- [Task]: Continue the account below of the folk music film showing and symposium at the Library of Congress, picking up after its last sentence.

- [Extract provided]:
┌──

I was lucky enough to be in D.C., where I had already planned to be for a business trip (from Maine) for the week. So I attended not only the inspiring Folklore Society concert so fittingly described by the folks above, but also the film showing and parts of the symposium sponsored by the American Folklife Center at the Library of Congress on Thursday evening and all day Friday.

The film fest was incredible--movie footage taken by Pete and Toshi in the 1950s and '60s, and recently donated to the Archive of Folk Culture at the LoC. There were "home movies" of Libba Cotten playing Freight Train--and of a young (16-ish) Peggy playing the same song and describing how Libba had taught it to her. Of a very young Odetta making music on the porch. There was wonderful footage of Bill Broonzy at a summer camp in Michigan the day before he had surgery for throat cancer. He never sang again, and died a year later. There was film of the most amazing hand-jive I've ever seen. And incredible stuff from a 'round-the-world tour Toshi and Pete made in 1963-64. It included singing fishermen in Ghana; dancers in Indonesia accompanied by a gamelan; a prison gang chopping down a grove of trees with huge axes in (careful) sequence, swung in time to their singing (don't try this at home!!!); a Japanese bluegrass band singing Orange Blossom Special; the entire McPeake Family in Ireland; Ewan MacColl reminiscing with his mother and singing with her "A Wee Drappie O't" and other songs she'd taught him; and the elderly Australian (whose name I don't recall but maybe Mary LaMarca or George Stephens will)who in 1905 authored "Shearing in the Bar" (an incredible singer even at an advanced age). Following the films, Pete, Peggy and Mike got up on stage and talked about their lives, and about the footage shown in the film we saw. This collection not only is going to be preserved at the Library, but is going to be available to researchers. What a goldmine!!

└──

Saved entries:
┌──

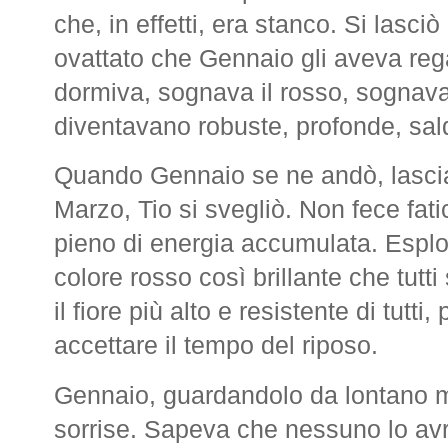
che, in effetti, era stanco. Si lasci
ovattato che Gennaio gli aveva reg
dormiva, sognava il rosso, sognava i
diventavano robuste, profonde, sal
Quando Gennaio se ne andò, lascian
Marzo, Tio si svegliò. Non fece fati
pieno di energia accumulata. Esplo
colore rosso così brillante che tutt
il fiore più alto e resistente di tutt
accettare il tempo del riposo.
Gennaio, guardandolo da lontano me
sorrise. Sapeva che nessuno lo avre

└──

- [Expected answer]:
And then there was Friday, filled with academic presentations (some more entertaining than others, but all useful and interesting) about the Seeger clan, beginning with patriarch Charles. Pete is Charles' son from his first marriage, to Candace. Mike and Peggy are the progeny of Charles and Ruth Crawford Seeger. Judith Tick, a professor from Northeastern U. gave a fascinating presentation about Ruth Crawford Seeger, whose biography she has written. Peggy Seeger, who moderated that presentation, said she had learned things about her mother (who died at 52) from Tick's book that she'd never known. Most interesting presentations for me as a folkie were talks about the Seeger materials in the Library of Congress and the Smithsonian, and about all the Folkways recordings by the various Seegers that are still available as custom CDs. (I'm buying my lottery ticket!) These presentations included readings of letters home (and to a favorite aunt) written by Mike and Peggy when they were kids, a "show and tell" of an original letter from Woody Guthrie to one of the Seegers (he typed it on the inside of the jacket of a book by--I think it was--Alan Lomax). What riches.

I wish everyone with an interest in the history of the folk revival could have been at this amazing celebration. In addition to Pete, Peggy, and Mike, Pete's two older brothers (Stetson and John) were in the audience. Both, but especially John Seeger offered some wonderful off-the-cuff comments about family history during the Q&A times.

The FSGW concert was the icing on the cake. What a series of events!
So many of those pictured in the film footage are no longer with us, but thanks to the Seegers they live on in sound and pictures and correspondence. What a gift they've given all of us by giving this stuff to the Library. I especially thought of you, Art, when I saw the films. You've done the same thing with your amazing archive of still photos. You would have loved this event. Wish you could have been there!